The formal festivities started with a get together at our hometown American Legion. Going to an American Legion is like taking a time machine back to the 60’s complete with all the beer we drank at 16—what’s an IPA? It’s always an initial shock when all of us self-perceived youthful, fit looking people see all the old people but the joy of reconnecting with the people who you did all your firsts with morphs all into those 60s kids. And since we are all old you can be confident that even the people who look like they haven’t changed a bit on the outside have some sort of crap going on inside. But the Legion is the perfect environment for 150 old people to gather, listen to live 60’s music (performed by classmates), and pretend they can have conversations over the amped music—”Great to see you!-What? What? What? What?”…In spite of only being able to hear every other word the night really belonged to our great High school Band musicians and singers (some professionals today) reunited to rock the house.
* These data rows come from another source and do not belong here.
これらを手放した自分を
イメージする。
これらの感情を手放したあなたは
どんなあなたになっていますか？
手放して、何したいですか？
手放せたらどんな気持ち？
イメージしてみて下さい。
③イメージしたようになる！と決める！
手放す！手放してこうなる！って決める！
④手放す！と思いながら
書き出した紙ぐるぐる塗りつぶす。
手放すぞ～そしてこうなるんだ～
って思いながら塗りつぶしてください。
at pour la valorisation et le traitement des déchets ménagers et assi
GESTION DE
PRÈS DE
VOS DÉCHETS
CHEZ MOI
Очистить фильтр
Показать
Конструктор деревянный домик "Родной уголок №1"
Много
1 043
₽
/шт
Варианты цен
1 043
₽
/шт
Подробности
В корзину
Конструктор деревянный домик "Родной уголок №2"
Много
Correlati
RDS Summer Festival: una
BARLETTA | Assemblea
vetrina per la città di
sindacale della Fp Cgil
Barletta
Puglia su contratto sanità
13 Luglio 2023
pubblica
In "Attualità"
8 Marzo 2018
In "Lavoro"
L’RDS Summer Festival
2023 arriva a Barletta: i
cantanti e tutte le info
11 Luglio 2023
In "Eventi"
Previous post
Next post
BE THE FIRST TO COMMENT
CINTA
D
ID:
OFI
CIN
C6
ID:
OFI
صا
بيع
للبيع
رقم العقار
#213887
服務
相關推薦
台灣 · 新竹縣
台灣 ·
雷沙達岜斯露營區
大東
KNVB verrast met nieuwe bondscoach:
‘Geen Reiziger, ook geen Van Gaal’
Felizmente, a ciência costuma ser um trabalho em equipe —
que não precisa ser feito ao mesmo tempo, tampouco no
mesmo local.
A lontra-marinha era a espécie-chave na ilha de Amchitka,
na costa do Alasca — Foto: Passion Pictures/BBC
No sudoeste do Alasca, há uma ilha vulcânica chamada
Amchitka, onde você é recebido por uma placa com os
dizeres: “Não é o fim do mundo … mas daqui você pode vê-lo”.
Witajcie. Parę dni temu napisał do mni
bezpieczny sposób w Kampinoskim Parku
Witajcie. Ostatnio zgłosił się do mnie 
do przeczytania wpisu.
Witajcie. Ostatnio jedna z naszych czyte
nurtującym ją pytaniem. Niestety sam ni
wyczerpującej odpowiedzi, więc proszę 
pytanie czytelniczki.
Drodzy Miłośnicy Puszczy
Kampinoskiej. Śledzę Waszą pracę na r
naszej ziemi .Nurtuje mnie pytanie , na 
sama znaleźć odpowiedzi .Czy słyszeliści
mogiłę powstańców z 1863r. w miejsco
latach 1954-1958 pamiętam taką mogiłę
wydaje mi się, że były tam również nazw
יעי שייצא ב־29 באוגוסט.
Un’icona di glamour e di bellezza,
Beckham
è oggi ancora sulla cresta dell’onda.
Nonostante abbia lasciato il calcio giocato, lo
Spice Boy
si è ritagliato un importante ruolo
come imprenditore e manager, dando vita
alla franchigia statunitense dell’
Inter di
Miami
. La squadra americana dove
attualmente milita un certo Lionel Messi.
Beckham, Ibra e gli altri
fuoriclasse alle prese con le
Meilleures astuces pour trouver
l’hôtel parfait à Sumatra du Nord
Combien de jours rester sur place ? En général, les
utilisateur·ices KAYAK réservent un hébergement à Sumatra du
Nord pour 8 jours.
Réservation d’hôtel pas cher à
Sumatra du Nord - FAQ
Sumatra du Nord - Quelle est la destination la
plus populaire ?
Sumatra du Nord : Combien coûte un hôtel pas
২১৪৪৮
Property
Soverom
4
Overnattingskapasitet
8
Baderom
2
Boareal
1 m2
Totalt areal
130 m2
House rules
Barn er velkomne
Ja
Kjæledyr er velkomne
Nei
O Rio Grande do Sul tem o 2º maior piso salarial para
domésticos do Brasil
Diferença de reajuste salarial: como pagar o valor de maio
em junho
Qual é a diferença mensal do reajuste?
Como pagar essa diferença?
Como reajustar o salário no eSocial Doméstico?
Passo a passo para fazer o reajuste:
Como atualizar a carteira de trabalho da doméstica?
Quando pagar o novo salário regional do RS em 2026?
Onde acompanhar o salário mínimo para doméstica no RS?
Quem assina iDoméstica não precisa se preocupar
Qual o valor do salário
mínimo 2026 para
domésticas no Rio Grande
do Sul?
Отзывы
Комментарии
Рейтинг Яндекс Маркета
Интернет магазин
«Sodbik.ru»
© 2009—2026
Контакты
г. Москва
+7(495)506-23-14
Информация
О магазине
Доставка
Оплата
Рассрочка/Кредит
Saturday night was the big party at the Marriott with dinner and a DJ playing our 60s music all coordinated by our, as good as Jimmy Kimmel, master of Ceremonies John P. It started with a Happy Hour reconnecting long lost friends and connecting new friends who wouldn’t have even considered talking to each other in our school days. Seniors, use to discounts, were a little shocked at the premium hotel prices for drinks but this wasn’t a group that needed many wines or beers to put them to sleep. Dinner and dinner companions were great: aggrandizing our teenage adventures, making up old people crap, listening to the deserved compliments to those who worked so hard on the reunion, and watching presentations on our glory days and tributes to military service people and our lost classmates. And after dinner the hunger for those senior freebies was finally satisfied by the serving of hundreds of pastries met by a shark-like feeding frenzy. Dancing showed glimpses of past “American Bandstand” moves blended with Seinfeld’s Elaine moves. But mostly it was conversations with a group of people just looking to have fun and share their life experiences, love, and respect with those who belonged to an exclusive club—the class of 67.
And then as quick as it had started the reunion weekend was over and the magical village would fade into fond memories of spending time with great people who you wished you had spent more time with way back when.
If you are thinking of skipping a 40th or 50th reunion—reconsider. The truth is that a lot of our High School experiences were painful, but the mind seems to filter out the bad stuff as we get older and so the 50th is a total redo with an opportunity to party with a whole new group of people. I really took advantage of the redo since I was pretty unfocused in High School and a pain to teachers, so my redo was being able to buy a beer for one of those teachers and receiving a thank you! And thank you to all who attended and made this a definite bucket list experience.